Walking Further: Semantic-aware Multimodal Gait Recognition Under Long-Range Conditions¶
Conference: AAAI 2026 arXiv: 2603.14189 Code: github.com/O-VIGIA/LRGait Area: Autonomous Driving / Gait Recognition Keywords: Multimodal Gait Recognition, Long-Range Recognition, LiDAR-Camera Fusion, CLIP Semantic Guidance, Cross-Distance Retrieval
TL;DR¶
This paper introduces LRGait — the first LiDAR-Camera multimodal gait dataset targeting long-range (10–50m) cross-distance scenarios — and proposes EMGaitNet, an end-to-end framework that achieves 2D-3D cross-modal feature fusion via Semantic Mining (SeMi), Semantic-Guided Alignment (SGA), and Symmetric Cross-Attention Fusion (SCAF) modules, reaching state-of-the-art performance on multiple benchmarks.
Background & Motivation¶
State of the Field¶
Gait recognition is a non-intrusive and difficult-to-spoof biometric technology with important applications in intelligent surveillance and remote identity verification.

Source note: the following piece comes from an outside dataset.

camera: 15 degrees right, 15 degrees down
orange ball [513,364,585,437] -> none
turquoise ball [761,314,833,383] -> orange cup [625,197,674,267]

While recent methods have achieved strong results in controlled environments, significant challenges remain under long-range and multimodal conditions.

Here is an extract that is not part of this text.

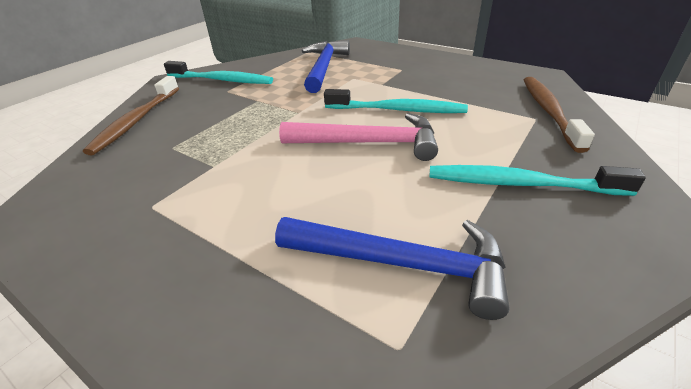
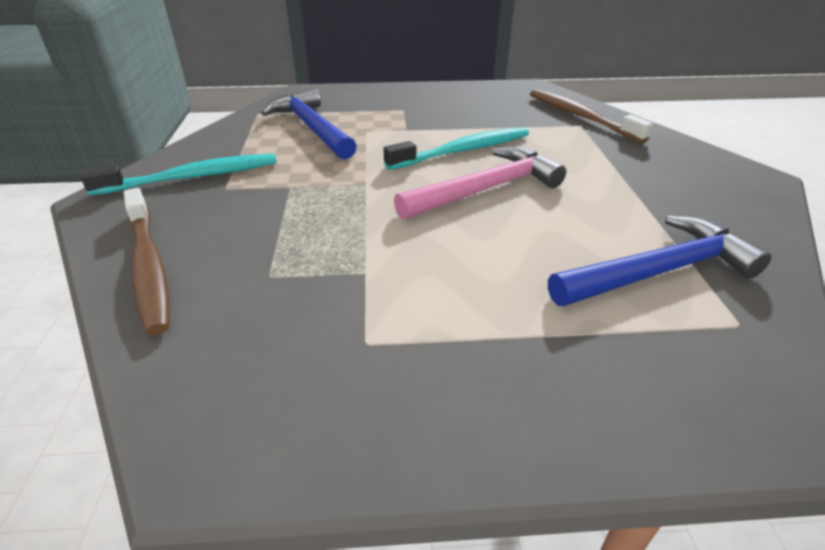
camera: 40 degrees left, 0 degrees up
turquoise toothbrush [429,165,646,196] -> none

Limitations of Prior Work¶
| Dataset | Sensor | Max Distance | Cross-Distance | Day/Night |
|---|---|---|---|---|
| CASIA-B | Camera | 2–4m | ✗ | ✗ |
| SUSTech1K | LiDAR+Camera | 8–12m | ✗ | ✗ |
| FreeGait | LiDAR+Camera | 25m | ✗ | ✗ |
| LRGait (Ours) | LiDAR+Camera | 10–50m | ✓ | ✓ |
Core issues: 1. Existing datasets extend to at most 25m, insufficient to cover real-world surveillance needs (e.g., 50m). 2. No cross-distance samples for the same identity at varying distances (e.g., 50m→10m retrieval). 3. Most methods support only a single modality, failing to exploit the complementary advantages of LiDAR and RGB.
Root Cause¶
Modality Gap: The representation spaces of RGB images and LiDAR point clouds differ substantially, making direct fusion ineffective.
Preprocessing Loss: Existing methods typically use depth maps (projected from point clouds) or silhouette maps (extracted from RGB) as inputs, discarding fine-grained geometric/textural details.

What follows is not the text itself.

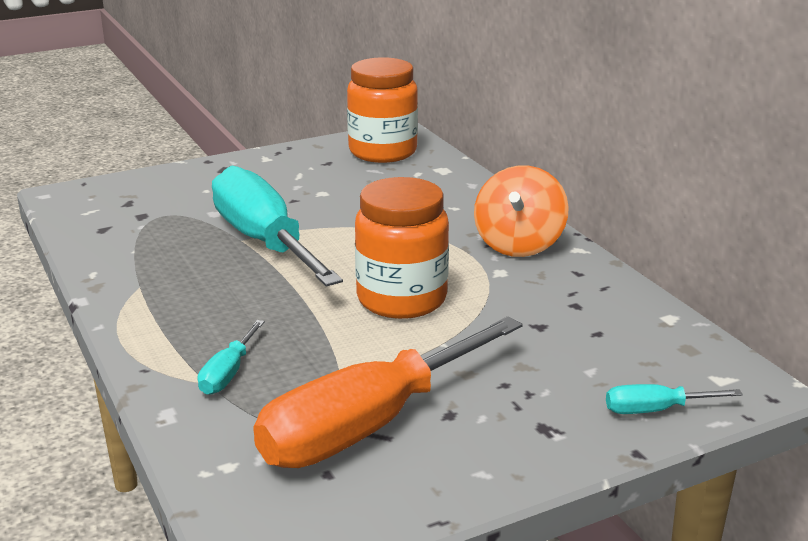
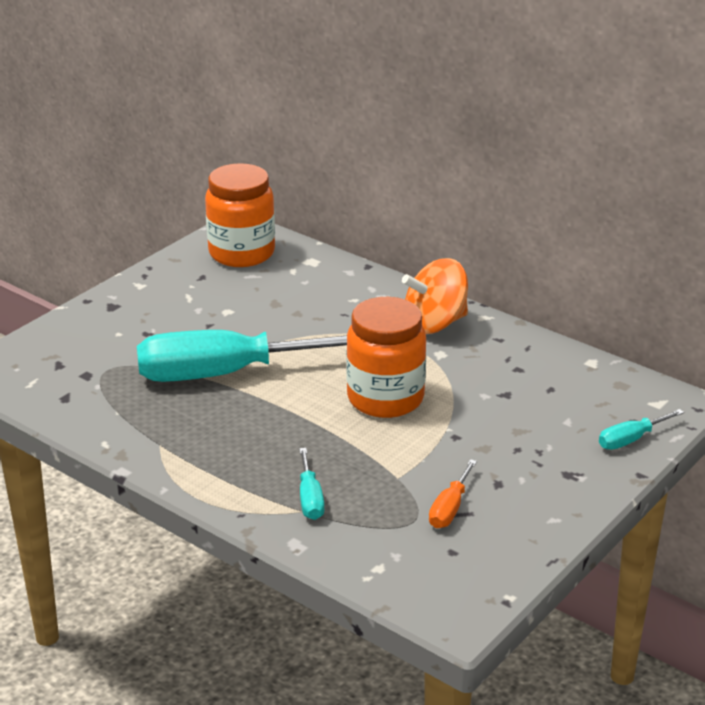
camera: 25 degrees left, 5 degrees up
turquoise screwdriver [212,166,343,287] -> turquoise screwdriver turned 45 degrees counterclockwise [137,330,347,382]
orange screwdriver [253,316,523,468] -> orange screwdriver [429,459,477,528], size x0.42
orange spinning top [474,165,569,257] -> orange spinning top turned 75 degrees clockwise [402,258,468,334]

Long-Range Degradation: At long distances, point clouds become extremely sparse and RGB images become blurry, greatly exacerbating the degradation of preprocessing-based methods.
Method¶
Overall Architecture¶
EMGaitNet is an end-to-end framework that directly processes raw RGB video and raw point cloud sequences:
- Feature Extraction: ResNet9 extracts 2D visual features; PointGNN extracts 3D geometric features.
- SeMi Module: CLIP-based semantic mining that extracts body-part-aware semantic cues.
- SGA Module: Semantic-Guided Alignment that bridges the 2D-3D modality gap using semantic features.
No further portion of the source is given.